The Kitchen

A few interesting things upcoming at the Kitchen…..

The first is a video project by Peter Welz, an excerpt from a series in collaboration with the reknown William Forsythe. The opening will be December 15th……

The second is “Dance and Process,” the final performance of a seven week workshop. Curated by Miguel Gutierrez. Work by Daniel Linehan, Melanie Maar, and Jillian Peña.

From the Kitchen’s release:

Peter Welz: video-sculpture

December 15, 2006–February 10, 2007

Opening Reception:
Friday, December 15 6-8pm
Free

This first New York solo exhibition by the Berlin-based artist Peter Welz is part of a series of collaborations with choreographer William Forsythe that stems from their shared interest in the work of Samuel Beckett. In this new project, a video depicting Forsythe’s physical interpretation of a written phrase derived from Beckett is projected onto an architectural construction. This structure’s contours, in turn, are Welz’s transposition of Forsythe’s movements into abstract three-dimensional form. Combining elements of video, sculpture, and drawing, the installation offers a complex meditation on both the physical and mental processes by which we perceive, and make sense of, the figure in space.

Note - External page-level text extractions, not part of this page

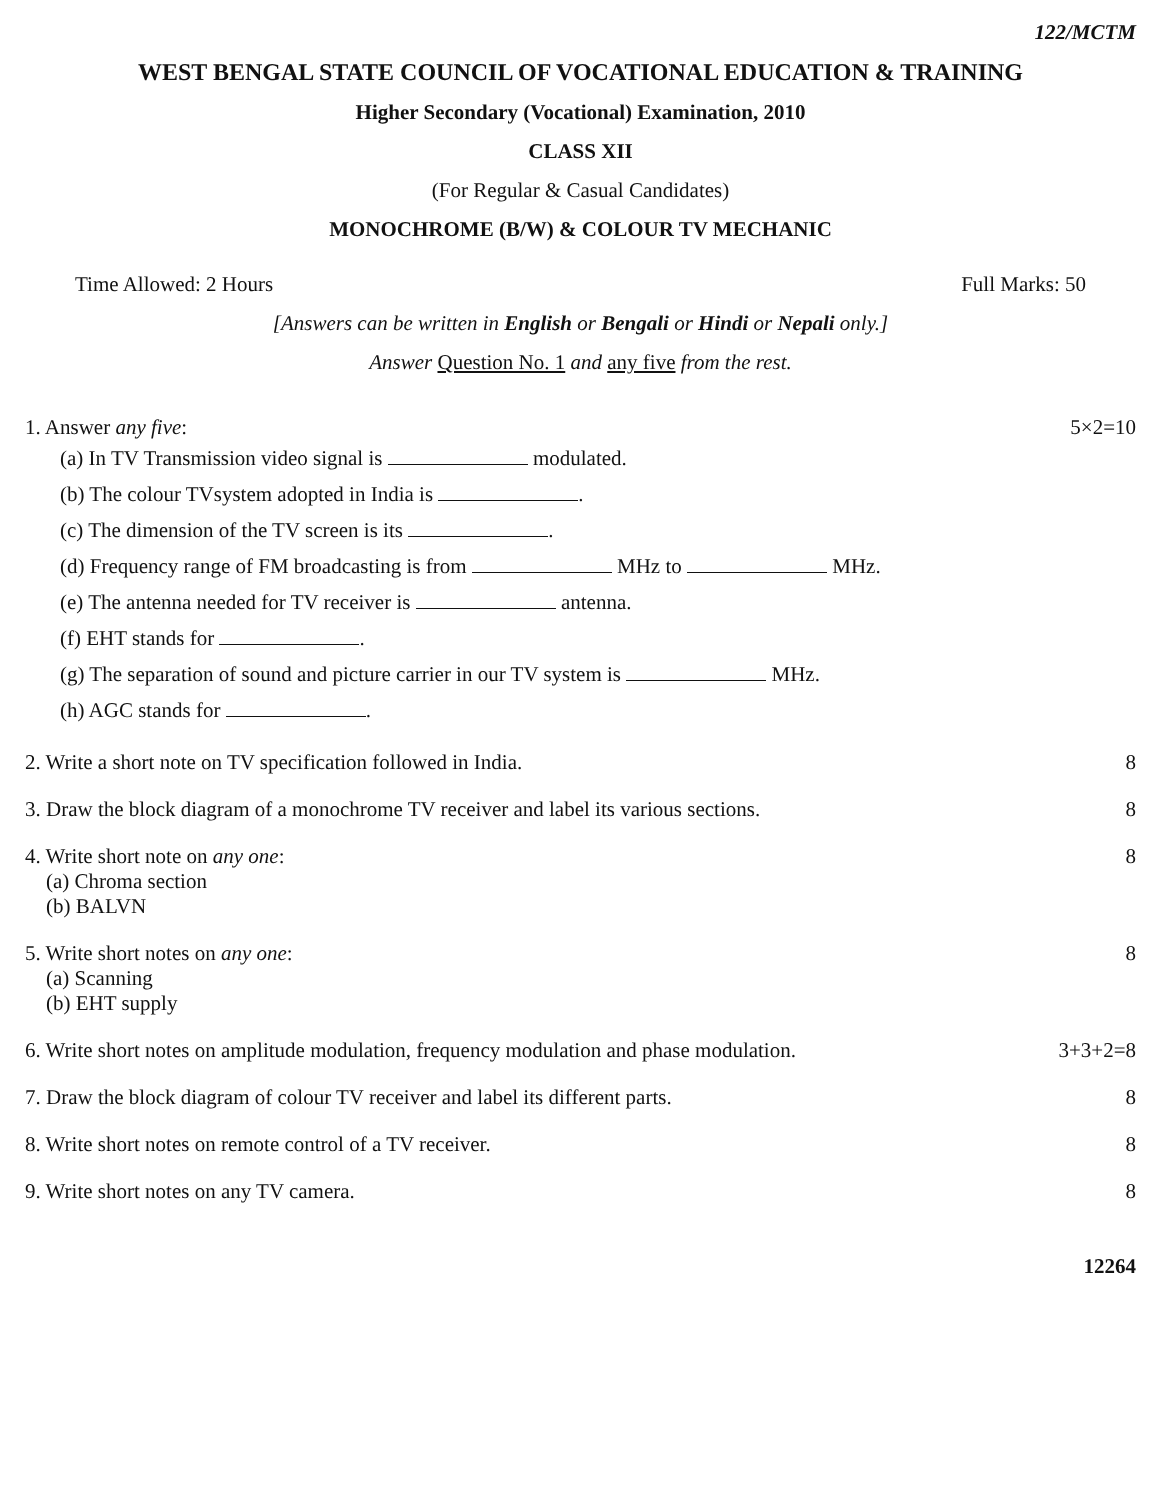122/MCTM
WEST BENGAL STATE COUNCIL OF VOCATIONAL EDUCATION & TRAINING
Higher Secondary (Vocational) Examination, 2010
CLASS XII
(For Regular & Casual Candidates)
MONOCHROME (B/W) & COLOUR TV MECHANIC
Time Allowed: 2 Hours Full Marks: 50
[Answers can be written in English or Bengali or Hindi or Nepali only.]
Answer Question No. 1 and any five from the rest.
1. Answer any five: 5×2=10
(a) In TV Transmission video signal is modulated.
(b) The colour TVsystem adopted in India is .
(c) The dimension of the TV screen is its .
(d) Frequency range of FM broadcasting is from MHz to MHz.
(e) The antenna needed for TV receiver is antenna.
(f) EHT stands for .
(g) The separation of sound and picture carrier in our TV system is MHz.
(h) AGC stands for .
2. Write a short note on TV specification followed in India. 8
3. Draw the block diagram of a monochrome TV receiver and label its various sections. 8
4. Write short note on any one:
(a) Chroma section
(b) BALVN 8
5. Write short notes on any one:
(a) Scanning
(b) EHT supply 8
6. Write short notes on amplitude modulation, frequency modulation and phase modulation. 3+3+2=8
7. Draw the block diagram of colour TV receiver and label its different parts. 8
8. Write short notes on remote control of a TV receiver. 8
9. Write short notes on any TV camera. 8
12264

Exhibition hours are Tuesday-Friday, 12-6pm and Saturday, 11-6pm.

Dance and Process:
Daniel Linehan, Melanie Maar, and Jillian Peña

Wednesday, December 20 8pm
Thursday, December 21 8pm

Tickets $10

Curated by Miguel Gutierrez
The culmination of a seven-week group process of sharing work and receiving structured feedback, this evening features new work by choreographers Daniel Linehan, Melanie Maar, and Jillian Peña. In Human Content Pile, Daniel Linehan questions what happens when everyday banality confronts the desire for impossible ideals. Accumulating material from his daily choreographic process, Linehan collaborates with dancers Anna Carapetyan, Natalie Green, Michael Helland, and Miriam Wolf along with Minneapolis-based writer/composer Erik Belgum, who provides a text-based score. In DOPA – Duo in Process – Melanie Marr transforms the movement vocabulary typical of Parkinson’s disease, which her father has, into choreography. In contact with patients, neurologists, and artists living with the disease, she explores the ways in which conscious and subconscious triggers stimulate how bodies move. The performers are Mariangela Lopez and Marr, and sound is by Dylan Stanfield with Maar. In her solo performance The Promised Land, Jillian Peña invites the audience to participate in constructing a live improvised fantasy while moving through hope and failure in an imaginary landscape of dreams and opportunities.